Dynamic disequilibrium melting model with porous flow and diffusion-controlled chemical equilibration

Abstract

Melting of mantle peridotites is regarded as a dynamic process involving a differential flow between melt and solid. In this dynamic situation, chemical disequilibrium needs to be considered, because the time for chemical reaction between the melt and solid phases is limited. Here I present a new disequilibrium melting model which takes melt segregation associated with porous flow and diffusion-controlled chemical equilibration into account. The model is able to predict trace element fractionation during melting and melt segregation assuming chemical equilibrium only at the interface between melt and solid grains. The governing equations show that in a one-dimensional flow the chemical evolution of melt and solid is controlled by four dimensionless parameters, the partition coefficient, the total degree of melting, the efficiency of melt segregation, and the characteristic time for chemical equilibration.
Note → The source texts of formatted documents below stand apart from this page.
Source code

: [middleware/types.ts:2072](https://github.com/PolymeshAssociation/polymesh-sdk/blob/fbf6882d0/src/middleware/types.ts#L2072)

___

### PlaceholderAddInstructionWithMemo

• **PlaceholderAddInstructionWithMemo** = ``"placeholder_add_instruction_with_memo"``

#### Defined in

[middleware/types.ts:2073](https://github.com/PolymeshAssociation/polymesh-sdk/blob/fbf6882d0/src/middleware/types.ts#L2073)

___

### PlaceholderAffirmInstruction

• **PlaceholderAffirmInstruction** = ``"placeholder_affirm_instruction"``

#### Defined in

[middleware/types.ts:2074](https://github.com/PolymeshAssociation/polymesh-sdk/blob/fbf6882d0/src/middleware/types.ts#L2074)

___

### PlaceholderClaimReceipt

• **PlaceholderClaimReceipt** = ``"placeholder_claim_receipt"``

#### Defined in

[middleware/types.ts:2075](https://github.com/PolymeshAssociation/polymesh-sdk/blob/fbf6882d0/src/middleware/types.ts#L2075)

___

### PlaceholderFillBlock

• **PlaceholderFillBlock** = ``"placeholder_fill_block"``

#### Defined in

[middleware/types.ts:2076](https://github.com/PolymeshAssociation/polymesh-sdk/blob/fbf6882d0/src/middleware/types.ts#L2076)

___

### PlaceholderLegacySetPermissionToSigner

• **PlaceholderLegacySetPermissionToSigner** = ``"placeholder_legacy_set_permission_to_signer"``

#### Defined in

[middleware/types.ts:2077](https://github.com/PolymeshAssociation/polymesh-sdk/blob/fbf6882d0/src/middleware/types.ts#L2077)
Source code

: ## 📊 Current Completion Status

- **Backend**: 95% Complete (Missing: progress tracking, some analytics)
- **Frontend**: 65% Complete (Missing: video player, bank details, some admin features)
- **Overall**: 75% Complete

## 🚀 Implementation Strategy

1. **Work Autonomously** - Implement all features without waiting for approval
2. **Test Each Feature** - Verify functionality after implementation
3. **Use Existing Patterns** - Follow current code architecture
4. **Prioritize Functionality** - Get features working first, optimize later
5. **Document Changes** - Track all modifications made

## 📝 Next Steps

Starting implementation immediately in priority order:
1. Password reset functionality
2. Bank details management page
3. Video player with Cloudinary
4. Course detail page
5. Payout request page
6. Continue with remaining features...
One of the important features of this system is that compositions of the melt and solid are mainly dependent on the characteristic time for chemical equilibration, and are almost independent of the efficiency of melt segregation. If local chemical equilibrium is achieved, trace element variations in the melt and solid are identical to those predicted by the batch melting model. The fractional melting model does not correctly predict the chemical variations even if the efficiency of melt segregation approaches infinity. When chemical disequilibrium is significant, neither the batch nor the fractional melting model can describe the chemical variations of the flow. For example, highly incompatible elements in the residual solid are enriched by several orders of magnitude more than when local equilibrium is achieved, whereas the melt is more depleted. These results suggest that disequilibrium processes may largely control chemical variations in igneous rocks, which can be assessed by the incompatible element variations, especially in the residual solid.